Wie wirkt sich die Flut auf die tägliche Arbeit aus?
Im Süd-Sudan zum Beispiel können wir begonnene Neubauten nicht fertigstellen, weil der Laster mit dem Baumaterial, der aus Uganda kommt, seit Tagen - zusammen mit hunderten von anderen Lastern - vor einer zerstörten Brücke steht. Und das kann dauern.
Was sind die schlimmsten Langzeit-Folgen?
Das Schlimmste für die Menschen, und hier trifft es alle Armen, ob behindert oder nichtbehindert, ist die "ersoffene" Ernte. Ich denke, dass unvorstellbare Flächen guten Bodens weggeschwemmt wurden. Dazu kommt die Tatsache, dass alle Häuser der wirtschaftlich ärmsten Menschen aus Lehm gebaut sind. Wenn der Putz nicht immer aufwendig gepflegt wurde, weichen die Mauern binnen weniger Wochen auf, die Häuser/Hütten fallen in sich zusammen. Und hier trifft es wieder zuerst die Ärmsten, einschließlich der Behinderten.
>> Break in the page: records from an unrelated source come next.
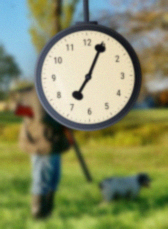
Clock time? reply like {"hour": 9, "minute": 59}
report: {"hour": 7, "minute": 4}
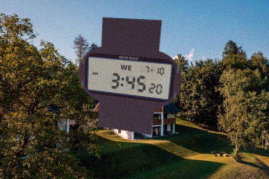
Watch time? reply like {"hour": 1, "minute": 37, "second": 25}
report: {"hour": 3, "minute": 45, "second": 20}
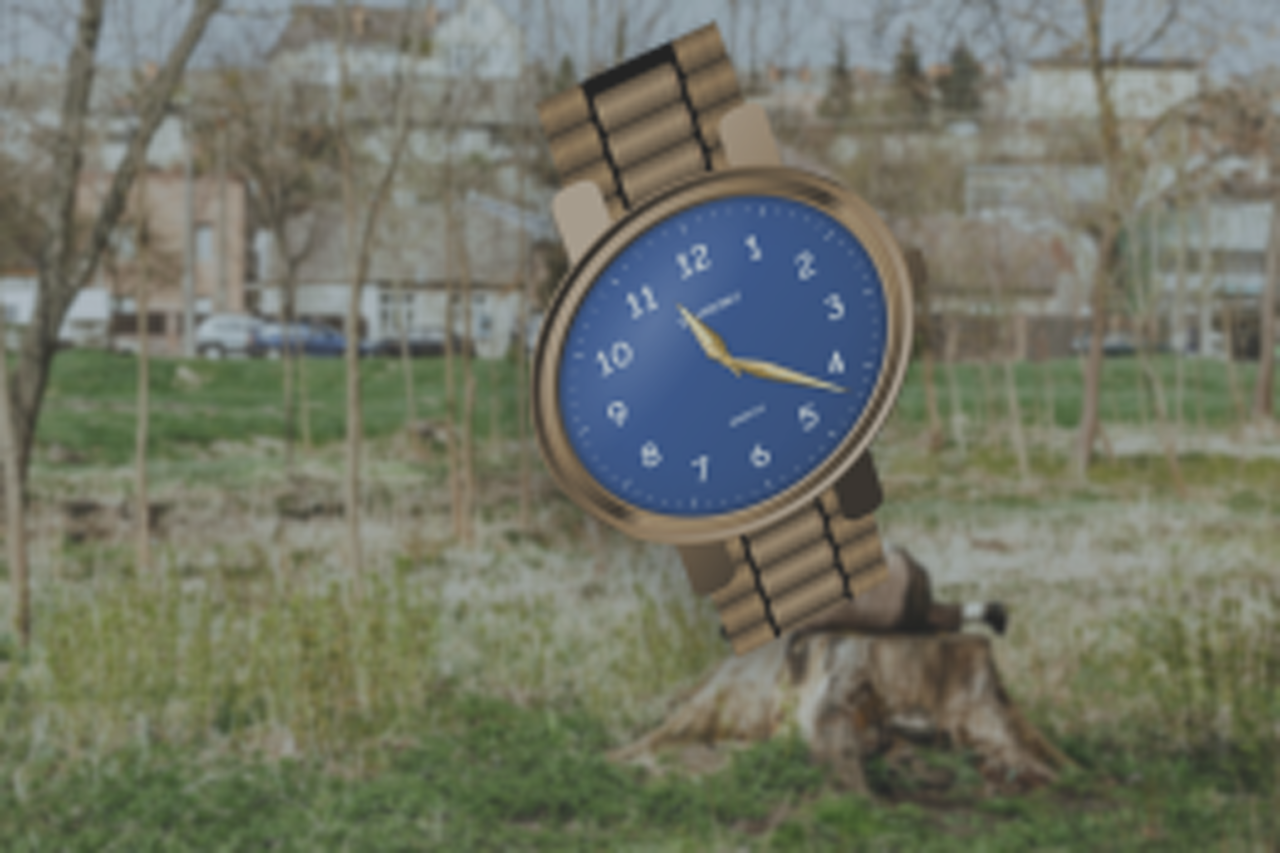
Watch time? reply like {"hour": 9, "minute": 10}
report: {"hour": 11, "minute": 22}
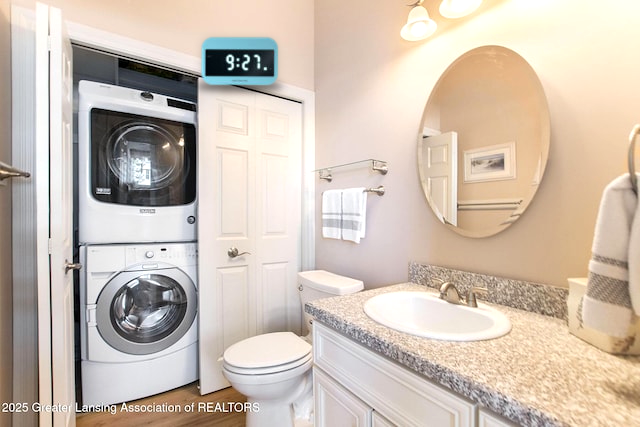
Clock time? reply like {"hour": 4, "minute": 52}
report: {"hour": 9, "minute": 27}
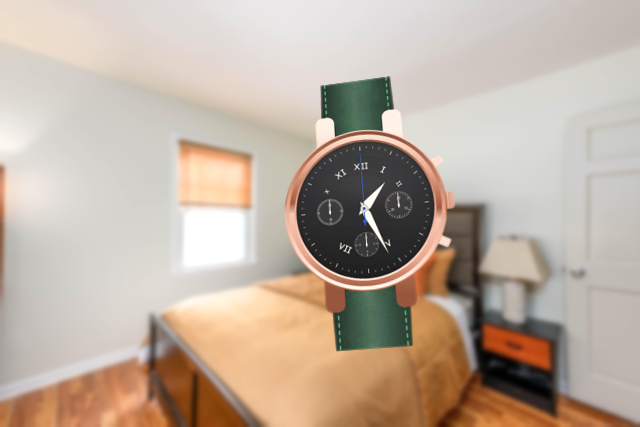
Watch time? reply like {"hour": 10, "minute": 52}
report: {"hour": 1, "minute": 26}
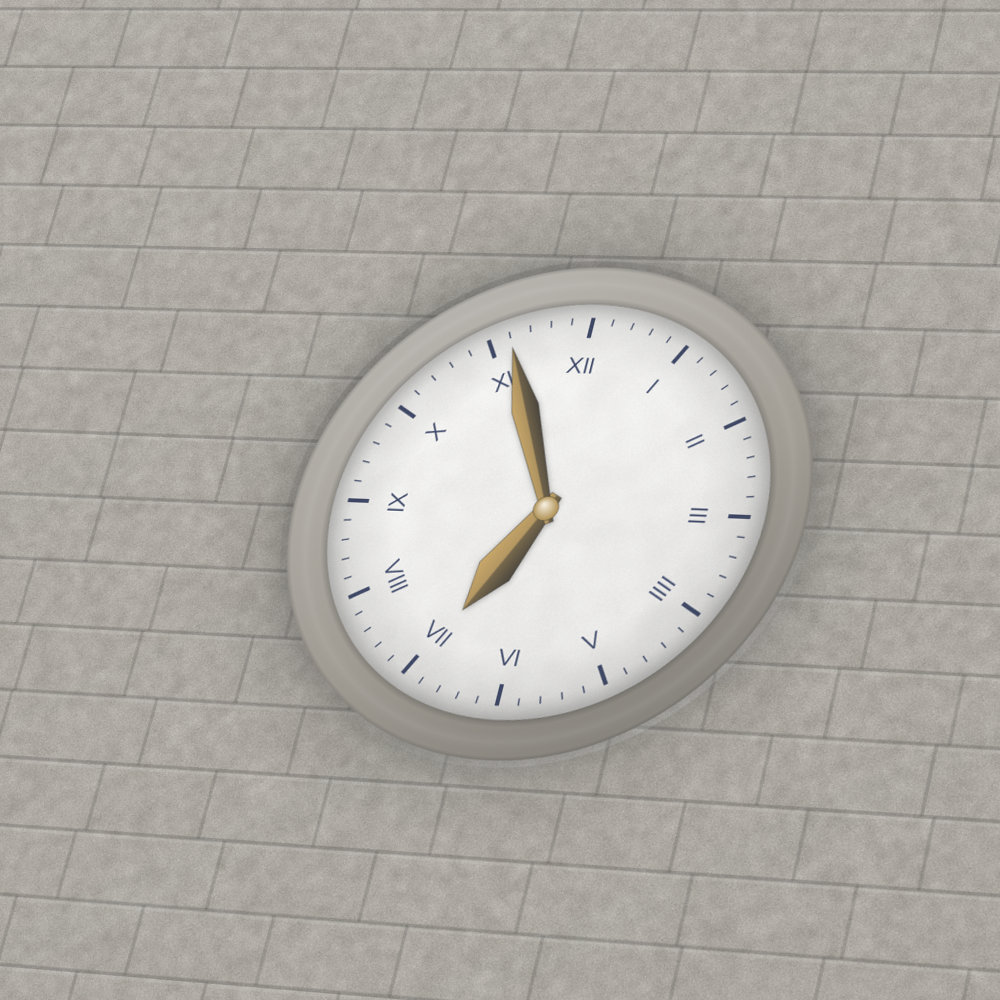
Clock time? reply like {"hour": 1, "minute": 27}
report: {"hour": 6, "minute": 56}
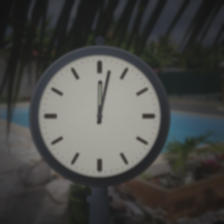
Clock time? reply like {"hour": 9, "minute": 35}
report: {"hour": 12, "minute": 2}
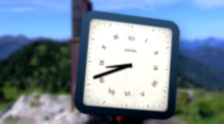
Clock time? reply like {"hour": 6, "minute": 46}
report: {"hour": 8, "minute": 41}
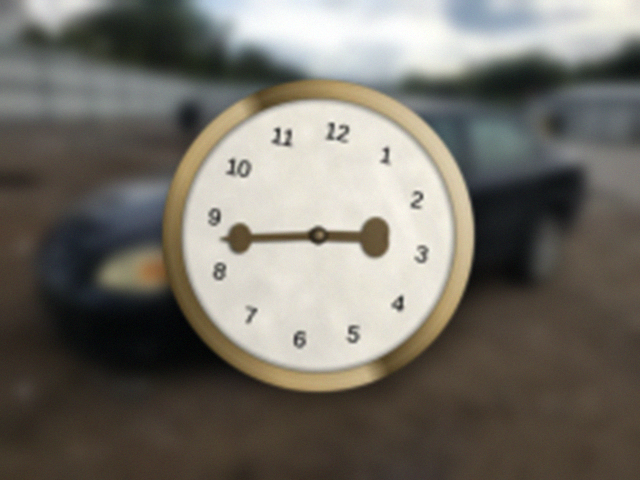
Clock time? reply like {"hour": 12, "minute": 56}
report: {"hour": 2, "minute": 43}
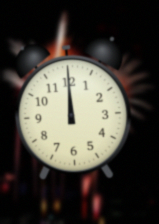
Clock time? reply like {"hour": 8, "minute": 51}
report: {"hour": 12, "minute": 0}
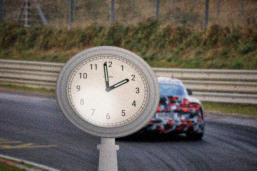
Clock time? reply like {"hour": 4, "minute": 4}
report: {"hour": 1, "minute": 59}
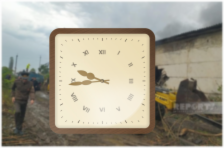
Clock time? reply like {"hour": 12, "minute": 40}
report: {"hour": 9, "minute": 44}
Drohen den Menschen in den Flutgebieten noch weitere Hiobsbotschaften?
Nicht zu unterschätzen ist die beginnende Malariawelle. Moskitos haben jetzt ideale Voraussetzungen, sich zu vermehren. Unzählige Menschen drohen an Malaria zu erkranken. Die Hauptleidtragenden werden die Kinder sein, und auch da wieder die Behinderten.
Wird die CBM-Notfallhilfe leisten? Welche Hilfsmaßnahmen sind konkret vorgesehen?
Wir haben unter anderem Geld für die Wiederherstellung eines vollgelaufenen Brunnens zur Verfügung gestellt, der in Kumi/Uganda ein Krankenhaus und ein Rehabilitationszentrum mit sauberem Wasser versorgen muss. Überall, wo wir dazu in der Lage sind, werden wir Moskitonetze zur Verfügung stellen, vor allem für Kinder und Behinderte. Ein weiterer Schwerpunkt unserer Hilfe wird in Westafrika sein, wo unsere Partnerorganisationen tatkräftig mithelfen, die Not zu lindern.